Agiles Projektmanagement erfordert eine ganz andere Haltung und Herangehensweise. Hier werden ausgehend vom Kundennutzen in kurzen iterativen Schleifen schnell einsatzfähige Produkte gebaut und dann gemeinsam mit dem Kunden weiterentwickelt.
Interessanterweise sind Methoden wie PRINCE2® im Herzen sehr agil. Die Steuerung über anpassbare Managementphasen, den Kunden in die Entwicklung und Abnahme der Produkte einbeziehen, den Fokus auf den Nutzen und die Produkterstellung richten und nicht zu vergessen: „aus Erfahrung lernen“. Alles da. Man muss es ‘nur‘ machen.

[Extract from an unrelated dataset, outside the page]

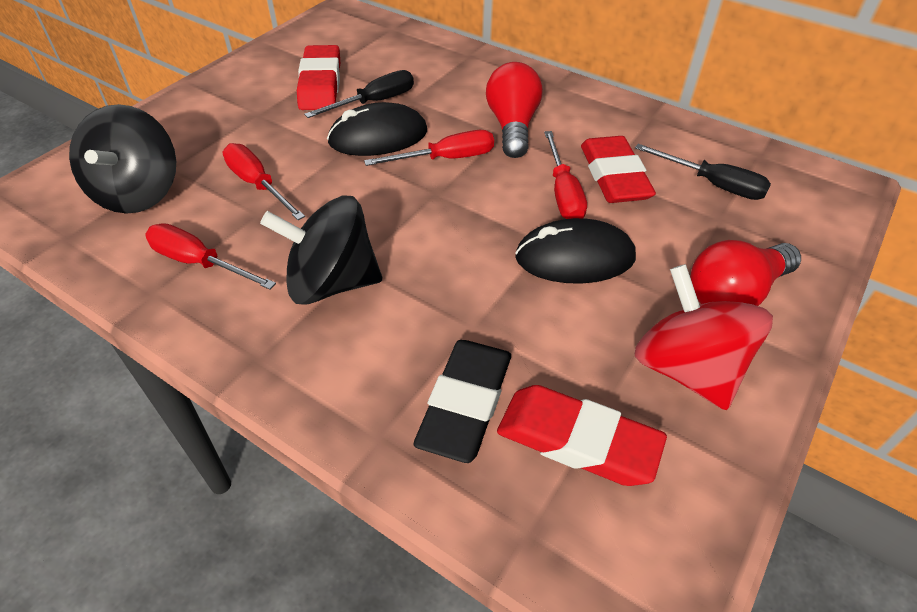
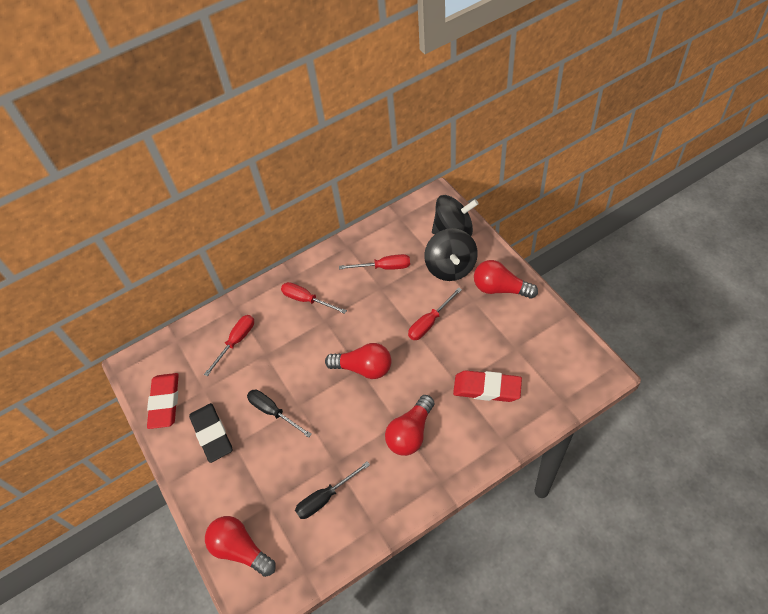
black mouse: [327,102,427,156] [515,218,636,284] = 2 -> none = 0
red eraser: [297,45,340,110] [497,385,667,486] [581,136,656,203] = 3 -> [147,373,179,429] [453,370,522,402] = 2
red light bulb: [486,62,543,158] [690,240,801,306] = 2 -> [205,516,276,577] [325,343,391,379] [385,395,434,456] [474,260,538,299] = 4
red spinning top: [635,264,773,410] = 1 -> none = 0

Wie können Unternehmen das für sich geschickt anwenden? Was braucht es dafür?

Zwei Dinge. Zum einen braucht es die Bereitschaft, wirklich etwas zu verändern. Ich habe es leider zu häufig erlebt, dass halbherzig Tools angeschafft und Mitarbeiter zu Schulungen geschickt werden. Nach dem Motto: „Der Rest wird dann schon von allein passieren.“ Jeder IT-ler lernt schnell: „A fool with a tool is still a fool.“ Der Ruf nach Werkzeugen und Methoden ist nachvollziehbar, bringt aber keinen nachhaltigen Effekt.
Deshalb braucht es in erster Linie ein agiles Mindset, die Haltung. Methoden können unterstützen. Der Fokus muss jedoch auf den Menschen und ihrer Kommunikation miteinander liegen. Dabei leisten agile Ansätze einen großen Beitrag. Die erste Forderung im Manifest für Agile Softwareentwicklung lautet: „Individuen und Interaktionen mehr als Prozesse und Werkzeuge“. Das ist aus meiner Sicht der größte Hebel.


Wie gut lassen sich die Methoden aus der IT-Welt in anderen Bereichen anwenden?

Woran scheitern Projekte? Ich habe 1.500 Projektmanager gefragt und die häufigste Antwort war: Kommunikation. Wenn Menschen gemeinsam arbeiten, egal ob klassisch oder agil, ergeben sich immer die gleichen Fragen: Was braucht jeder für die Zusammenarbeit? Was ist, wenn jemand einen Fehler macht? Wie geben wir Feedback? Wie gehen wir mit Ideen um? Wie stellen wir sicher, dass jeder im Team gehört wird? Was ist eine faire Verteilung?
Das war für mich der Grund, den Fokus meiner Arbeit zu verschieben. Methoden sind sehr hilfreiche und logische Werkzeuge. Das Problem entsteht erst, wenn sie auf Menschen treffen. Wie mit jedem Werkzeug, nehmen wir mal als Beispiel einen Hammer, kann ich je nach Kompetenz entweder ganz wunderbar einen Nagel in die Wand oder mir ganz furchtbar auf den Daumen hauen. An sich können die Methoden auf viele Bereiche übertragen werden, wenn den Beteiligten klar ist, zu welchem Problem sie die Lösung sind. Also die Ur-Coverdale-Frage nach dem „Wozu“.


Ist das Glas für einen guten Projektmanager halb voll oder halb leer?

Haha. Für einen Projektmanager ist das Glas doppelt so groß, wie es sein müsste.